Characterizing Language Use in a Collaborative Situated Game
- URL: http://arxiv.org/abs/2512.03381v2
- Date: Fri, 05 Dec 2025 01:27:14 GMT
- Title: Characterizing Language Use in a Collaborative Situated Game
- Authors: Nicholas Tomlin, Naitian Zhou, Eve Fleisig, Liangyuan Chen, Téa Wright, Lauren Vinh, Laura X. Ma, Seun Eisape, Ellie French, Tingting Du, Tianjiao Zhang, Alexander Koller, Alane Suhr,
- Abstract summary: We collect a corpus of 11.5 hours of spoken human dialogue in the co-op mode of the popular Portal 2 virtual puzzle game.<n>We analyze player language and behavior, identifying a number of linguistic phenomena that rarely appear in most existing chitchat or task-oriented dialogue corpora.

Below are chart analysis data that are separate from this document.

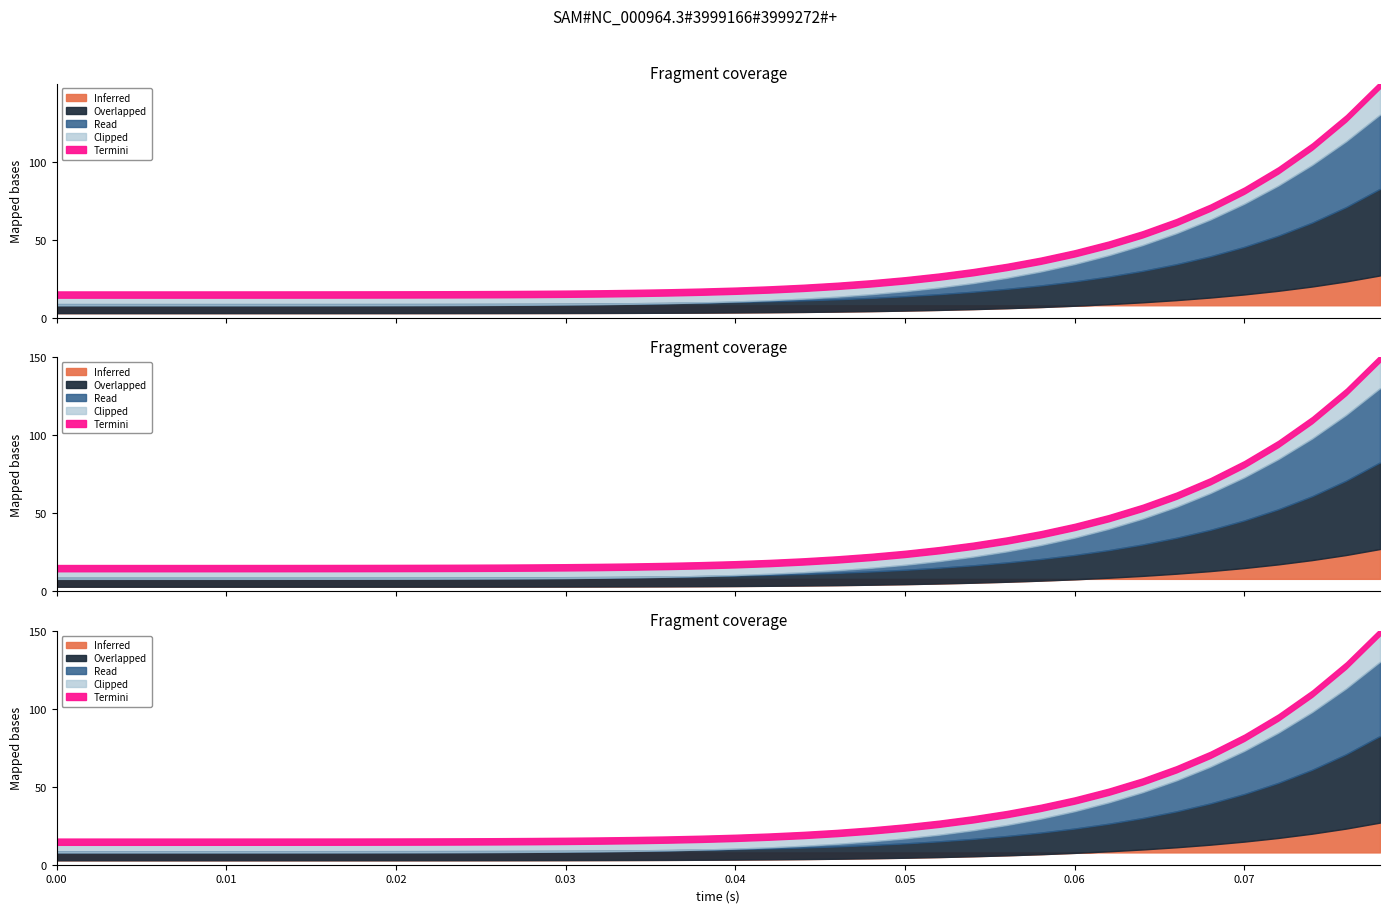

What is the label of the 19th point from the right?

21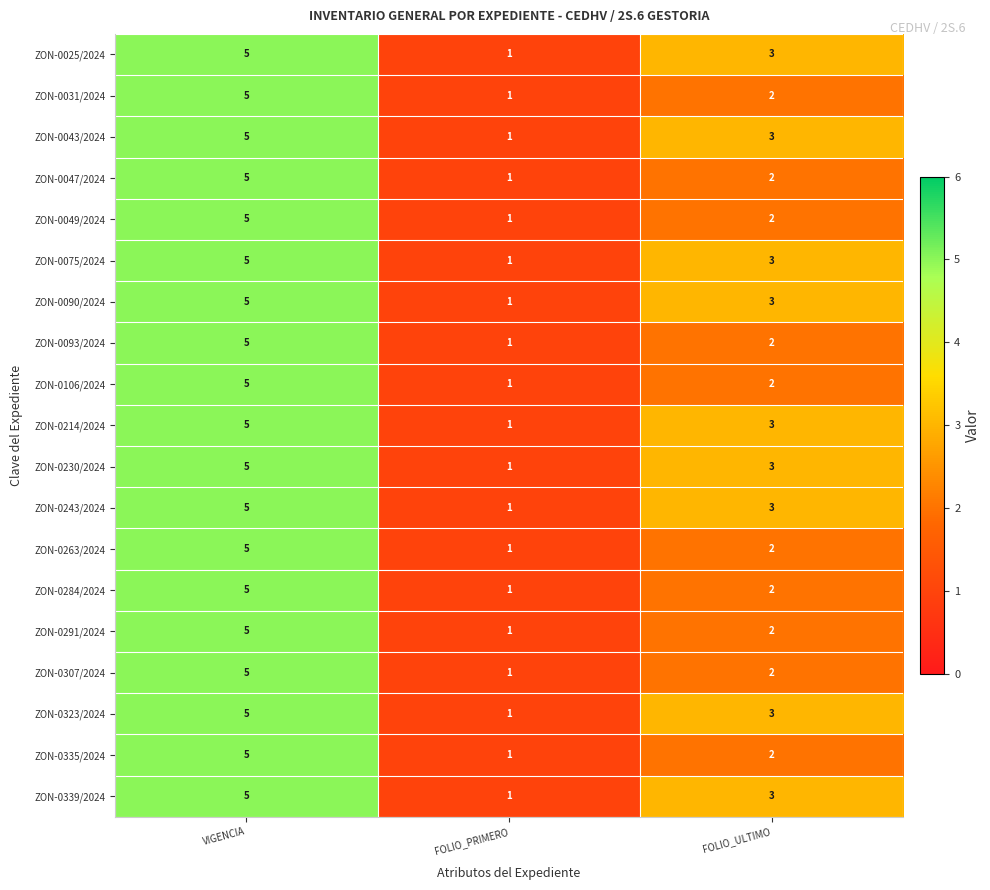

What is the sum of all ZON-0047/2024 values?

8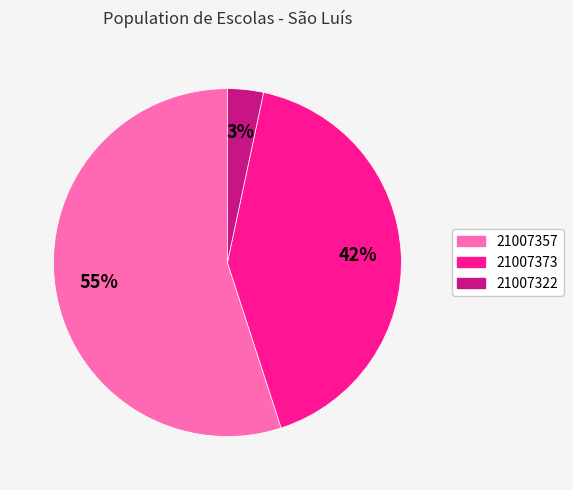

What is the ratio of the value at 21007322 to the value at 21007357?

0.1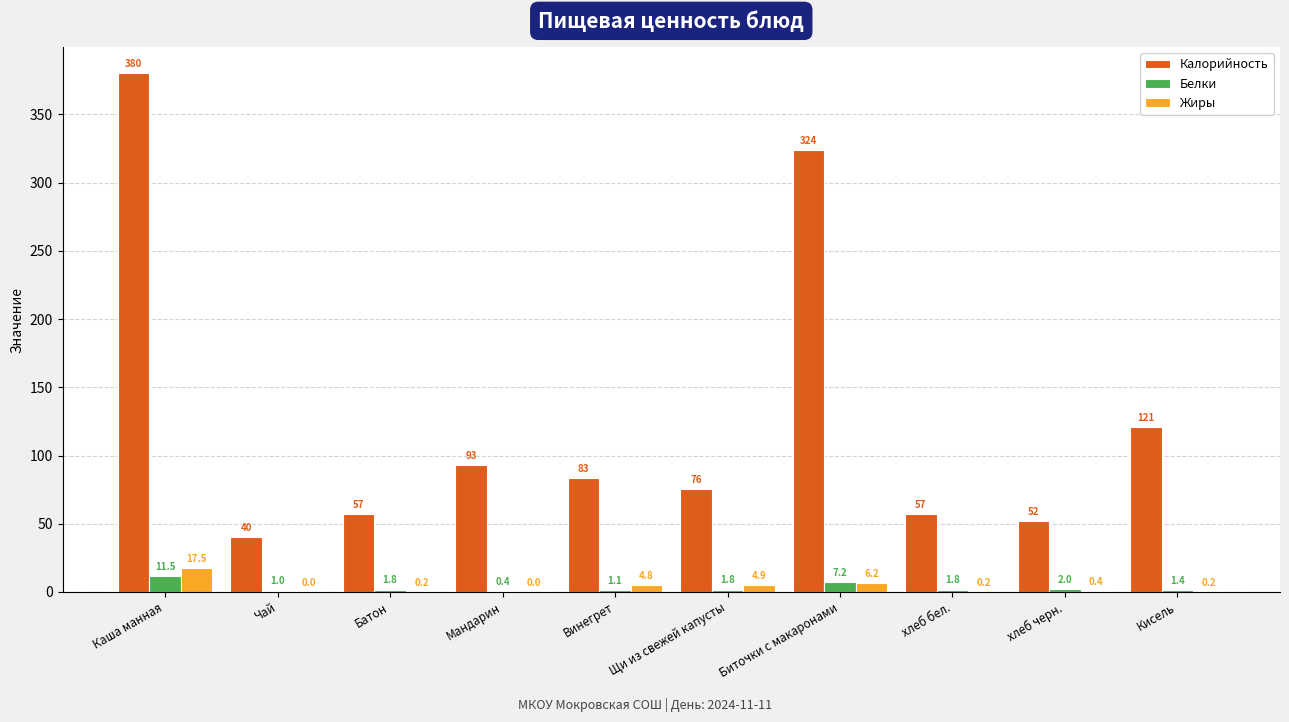

The value of Калорийность at Кисель is 121.0. True or false?

True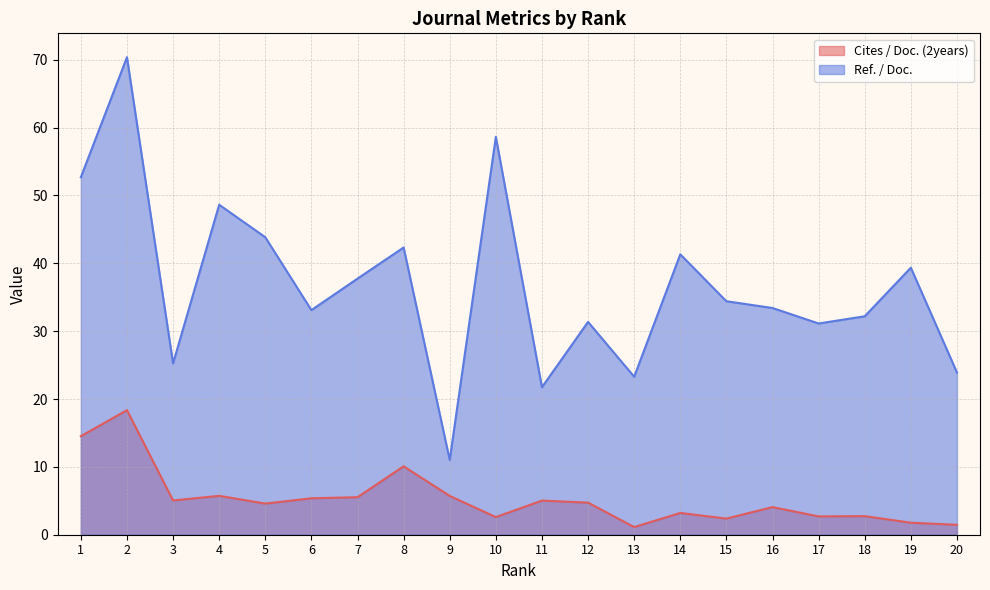

At which category does Cites / Doc. (2years) reach its first local valley?

3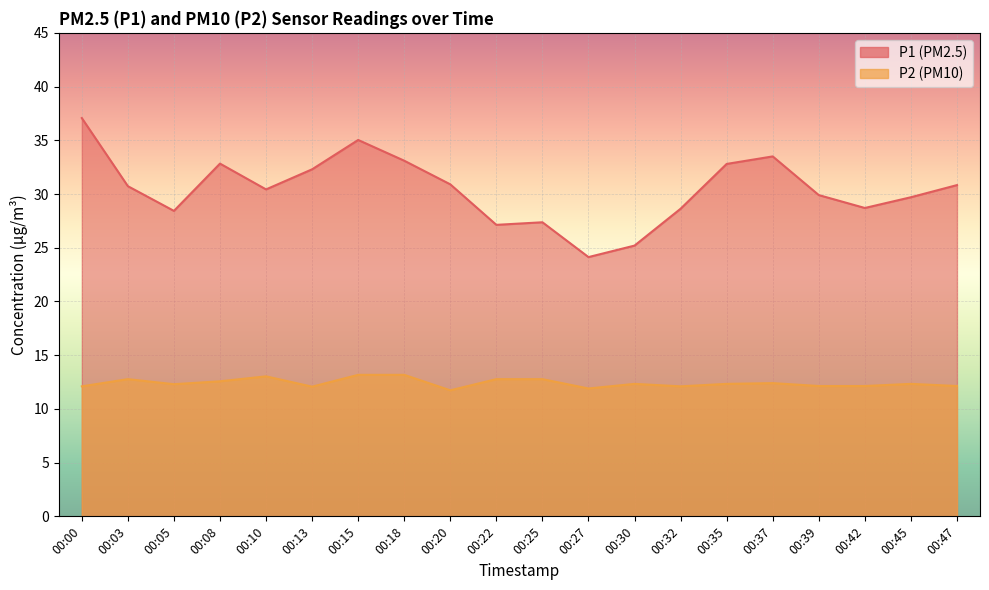

At which label is P2 closest to 12?

00:13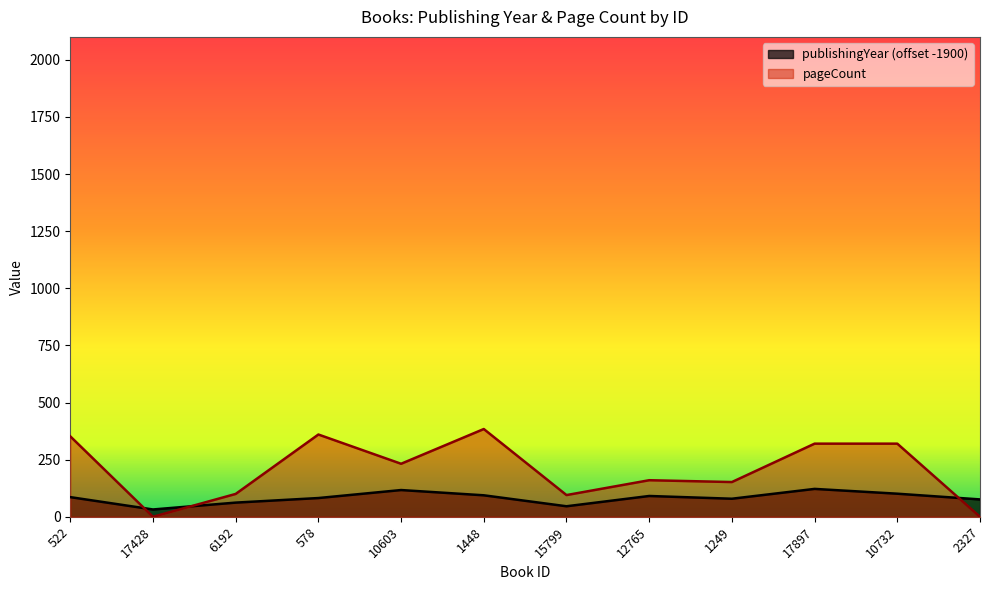

How many intersections are there between pageCount and publishingYear?

3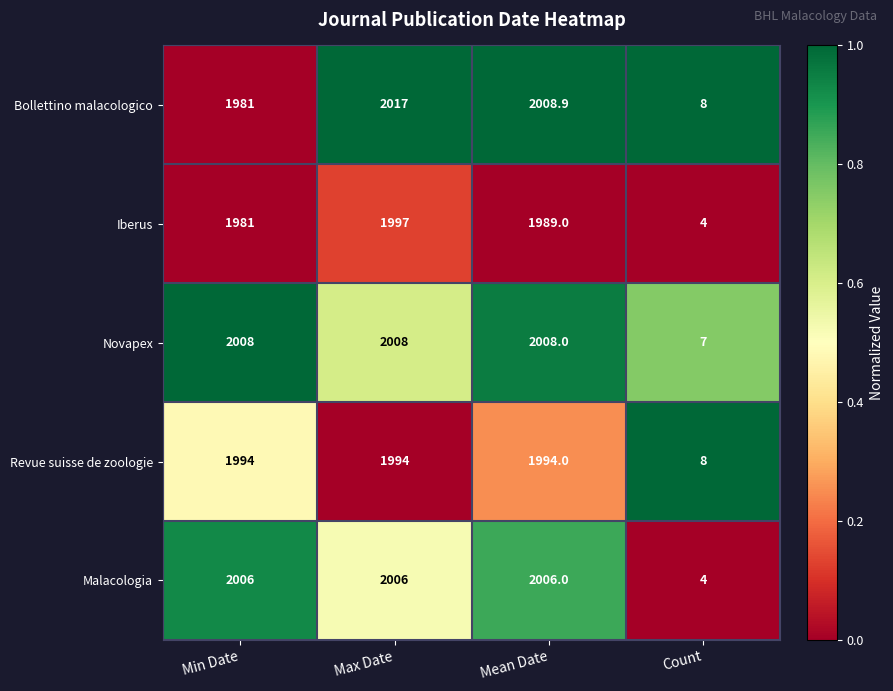

Which series has the largest total across all categories?

Novapex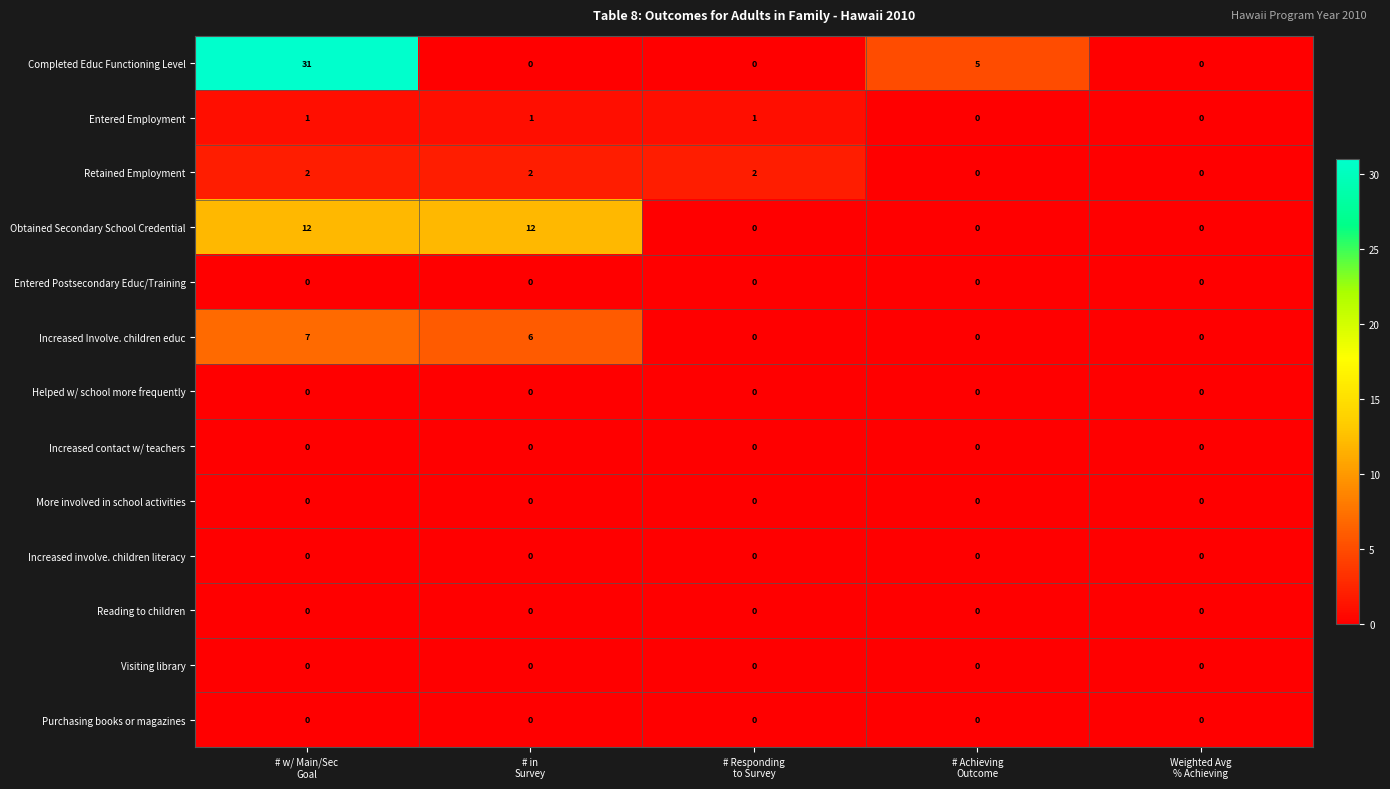

Between # w/ Main/Sec
Goal and Weighted Avg
% Achieving, which series saw the biggest shift?

Completed Educ Functioning Level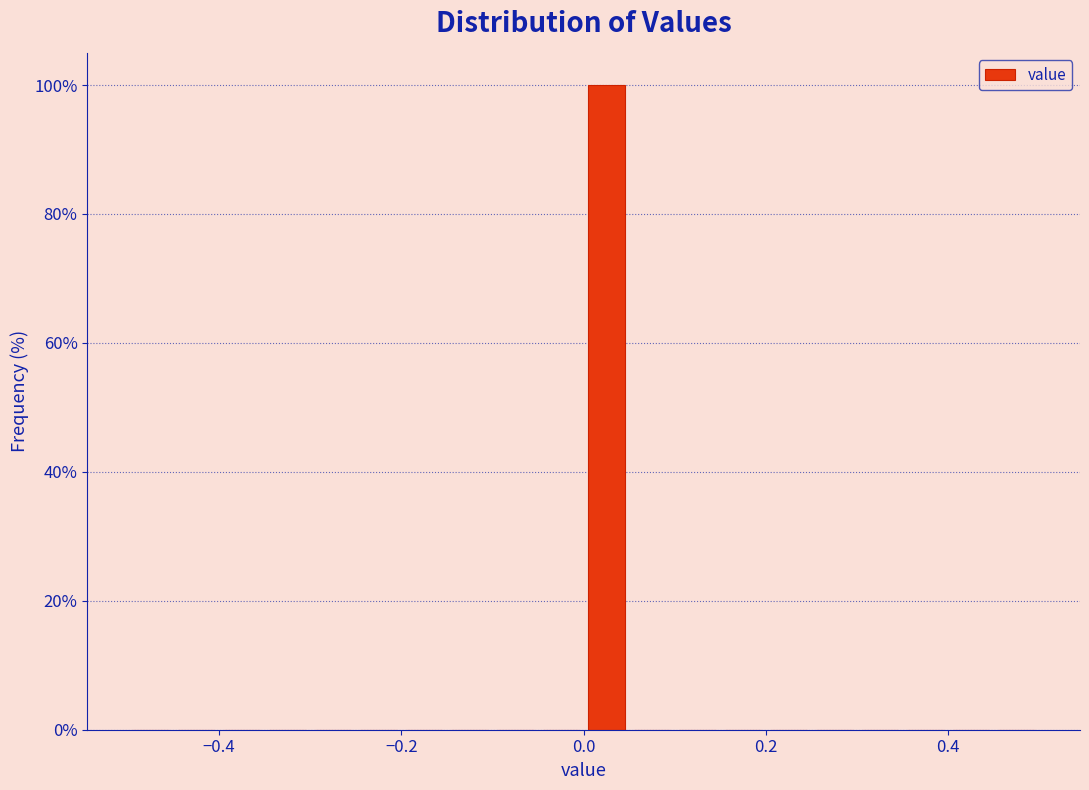

Around what value on the x-axis is the tallest bar? Give the approximate position of its centre, as read against the axis.

0.02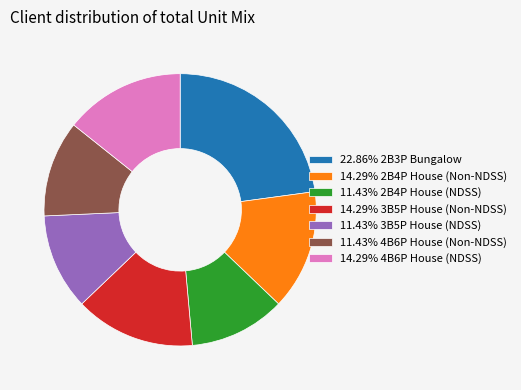

What is the ratio of the value at 11.43% 2B4P House (NDSS) to the value at 14.29% 2B4P House (Non-NDSS)?

0.8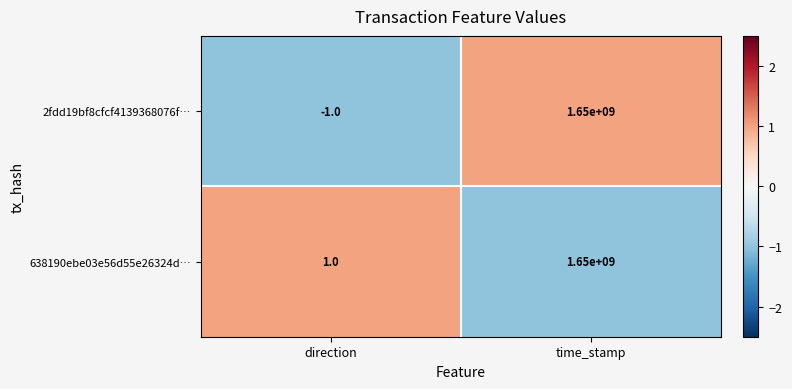

Which series has the widest spread of values?

2fdd19bf8cfcf4139368076f…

- Score: 47.38055058236005
- License: http://creativecommons.org/licenses/by/4.0/
- Abstract: Cooperative video games, where multiple participants must coordinate by communicating and reasoning under uncertainty in complex environments, yield a rich source of language data. We collect the Portal Dialogue Corpus: a corpus of 11.5 hours of spoken human dialogue in the co-op mode of the popular Portal 2 virtual puzzle game, comprising 24.5K total utterances. We analyze player language and behavior, identifying a number of linguistic phenomena that rarely appear in most existing chitchat or task-oriented dialogue corpora, including complex spatial reference, clarification and repair, and ad-hoc convention formation. To support future analyses of language use in complex, situated, collaborative problem-solving scenarios, we publicly release the corpus, which comprises player videos, audio, transcripts, game state data, and both manual and automatic annotations of language data.